Introducing the Zillow Market Health Index

Posted by: Skylar Olsen    Tags:  , , , , , ,     Posted date:  December 13, 2013  

‘The grass is always greener on the other side of the fence’ may be a common colloquialism, but all it takes is a guy comparing grass blades on a color wheel to clear up any misconceptions about whose lawn is truly greener. That’s what we’re attempting to do with the Market Health Index. The Great Recession and the aftermath of the housing bubble hit many markets hard, while others traveled through the last five years largely unaffected. Some devastated markets are bouncing back with vigor, while others languish. We know all this because of the fleet of metrics created and reported by Zillow, each one useful in describing some aspect of the complex animal that is the housing market.

But any one number on its own can’t tell the full story, and may obscure the true lay of the land. Checking all the numbers reported for your area can tell this story, but it may leave many thinking about the other side of the fence. The Market Health Index is our guy with the color wheel, carefully comparing metros along one summary metric. The Index combines ten measures capturing home value rebounds (or continued declines), the time homes stay on the market, and the financial health of homeowners. The Market Health Index is created separately for metros, counties, cities, ZIP codes and neighborhoods. Figure 1 maps the Market Health Index across metros, from the negative equity-laden metros in Florida to the booming coast of California. Figure 2 allows you to explore zip codes in your area.

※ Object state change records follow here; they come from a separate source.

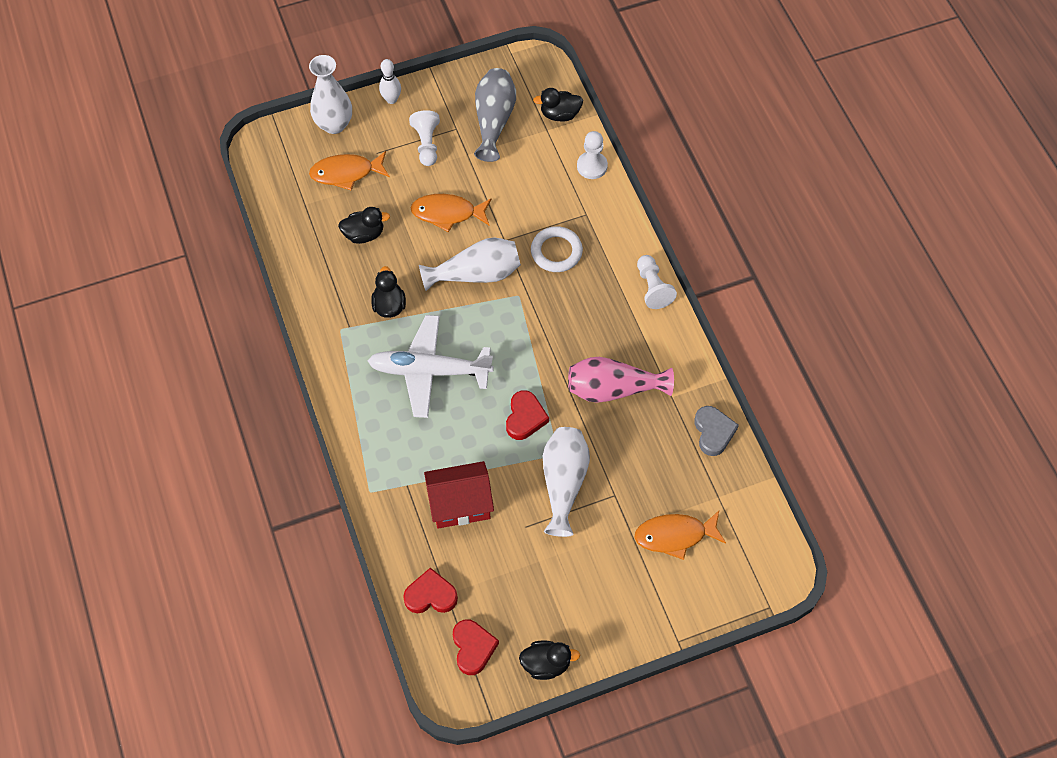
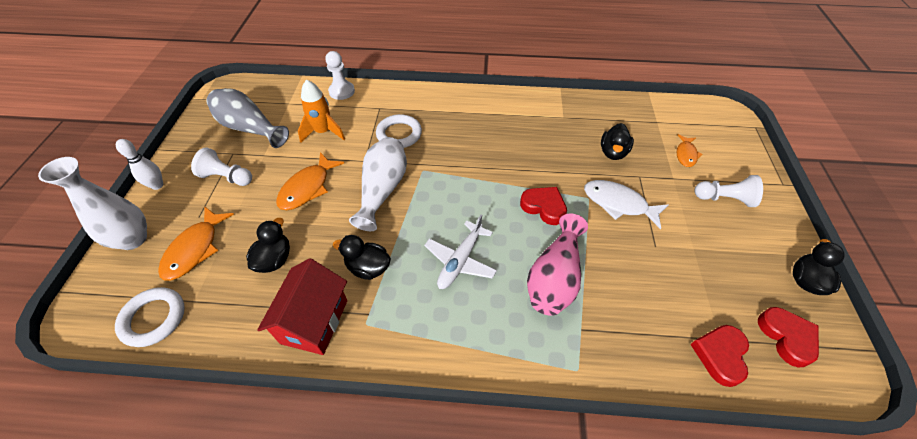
camera: 65 degrees left, 10 degrees down
white plane [368,315,494,418] -> white plane [424,215,497,289], size x0.64
red house [424,461,494,528] -> red house moved to [257,258,347,355]
red heart [453,619,499,675] -> red heart turned 60 degrees clockwise [758,307,819,368]
black duck [533,88,583,122] -> black duck moved to [601,123,634,160]
white vase [543,427,590,537] -> white fish [584,180,668,229]
pink vase [568,357,674,403] -> pink vase moved to [527,214,588,316]
orange fish [634,511,726,560] -> orange fish [677,134,702,167], size x0.62
white pawn [637,255,677,309] -> white pawn moved to [695,175,763,207]
grey heart [694,406,739,456] -> none
none -> white ring [115,287,185,347]
none -> orange rocket [298,79,345,143]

Ranging from 0 to 10, the Market Health Index illustrates the current health of a region’s housing market relative to other markets across the country. For example, San Jose ranks as the healthiest of the nation’s largest 30 metros, with a value of 9.26 on the Market Health Index. With strong current and forecasted appreciation, and low levels of negative equity and foreclosures relative to other metros with even stronger appreciation, this metro is healthier than almost 93% of all metro areas covered by Zillow nationwide. By construction, the index says nothing about the magnitude of health, only the order. It shouldn’t be claimed that San Jose is twice as healthy as Phoenix, which has an index value of 4.55. Also, the Market Health Index as currently formulated does not incorporate the conditions for future market health. By design, the Index captures current vigor relative to other markets. This is important when considering markets like San Jose and San Francisco, who have outstanding numbers at present, but may froth themselves into local bubbles in the following year.

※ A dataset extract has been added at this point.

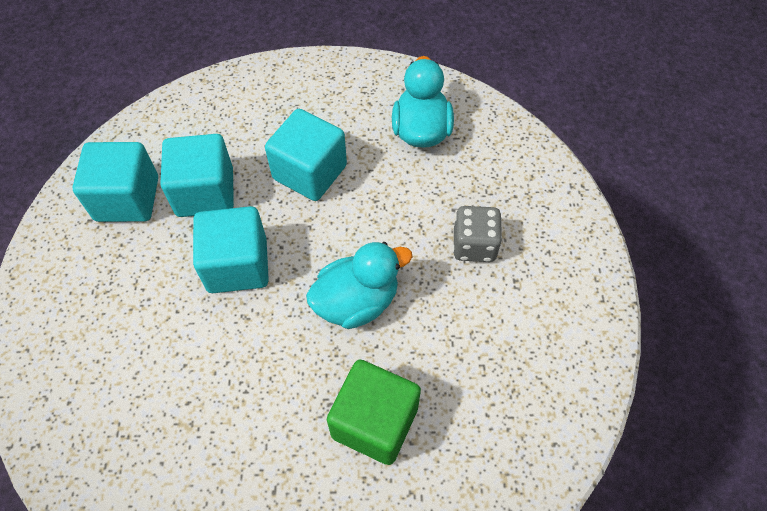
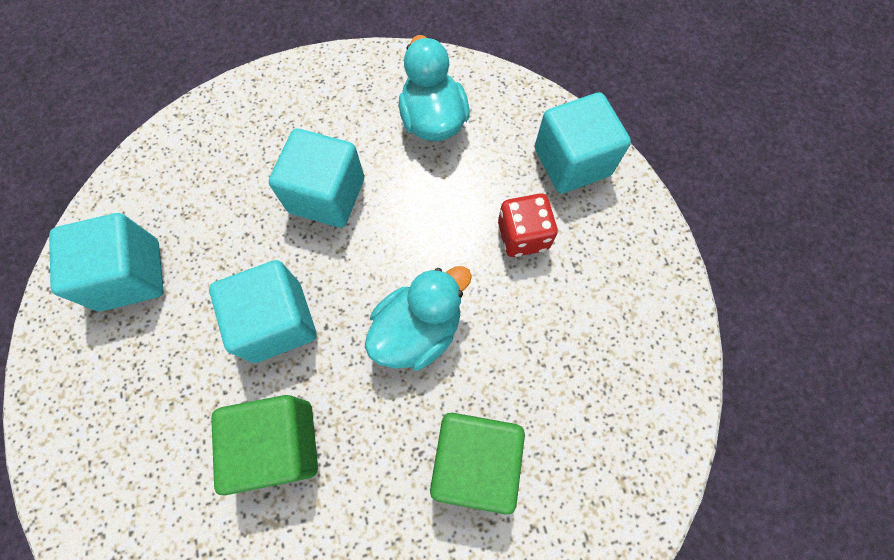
camera: 15 degrees left, 10 degrees up
turquoise cube [160,134,234,217] -> turquoise cube moved to [535,92,631,194]
grey dice [453,206,502,262] -> red dice [498,193,558,257]
none -> green cube [211,395,318,496]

To capture the recent and continued rebounds from housing value troughs we include month-over-month and year-over-year changes in the Zillow Home Value Index (ZHVI), the percentage of homes selling for a gain and the percentage change in ZHVI forecasted for the coming year. Figure 3 illustrates the relationship between these three metrics and the Market Health Index, with green representing the healthiest areas and red the least. The healthiest regions are usually those with strong appreciation that is forecasted to continue into the future (the upper right area of the graph with large dots). But notice that in amongst the dominantly green section of the cloud, red unhealthy regions lurk, and vice versa for the dominantly red quadrant. This highlights the importance of the following 6 metrics.

In many areas, home values are skyrocketing due to constrained inventory (fewer homes for sale this year relative to past years). In these locations, homes are selling in record time (see Figure 4). Ranking time on market by itself, however, would be inappropriate. Even in the healthiest markets, the expected days on market could fluctuate greatly with the seasons or if a location has proven able to attract investor attention. To reflect a healthy time on market, we use a standardized version where values near zero indicate metros experiencing typical days on market and the largest values correspond to those metros that are selling either much, much slower or much, much faster than usual (see the methodology piece for a more specific description).

For many, the most painful component of the housing bubble burst was the precipitous fall in home values that trapped many homeowners in negative equity, owing more on their homes than they were worth. Lost jobs lead to delinquency and the spread of foreclosures. We dedicate the final five measures to capturing this pain. We include the percentage of mortgage holders with negative equity, the percentage of these underwater homeowners delinquent on their loans, the number of foreclosures out of 10,000 homes, the percentage of sales composed of previously foreclosed homes, and our estimate for the number of homes still held by banks (unsold REOs) for every 10,000 homes out there.

For each of the ten metrics used in the Market Health Index, we assign each region a score along a continuous scale from 0 to 10, where 10 corresponds to the healthiest value and 0 to the least healthy among all regions in the US with available data. For regions with at least 5 of these adjusted scores available, we estimate the average score and rescale to range from 0 to 10. This becomes the Market Health Index.